All of the records below need to be written out exactly, but without the pictures.

(Information shown)
──────────

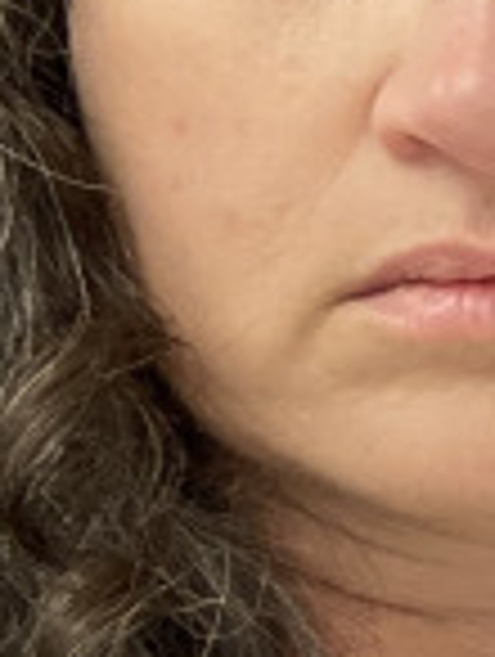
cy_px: 274
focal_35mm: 126
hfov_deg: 9.6
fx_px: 2395
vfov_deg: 15.6
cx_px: 1395
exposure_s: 1/60
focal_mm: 2.71
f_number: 2.2
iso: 200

──────────

(Result)
cy_px: 274
focal_35mm: 126
hfov_deg: 9.6
fx_px: 2395
vfov_deg: 15.6
cx_px: 1395
exposure_s: 1/60
focal_mm: 2.71
f_number: 2.2
iso: 200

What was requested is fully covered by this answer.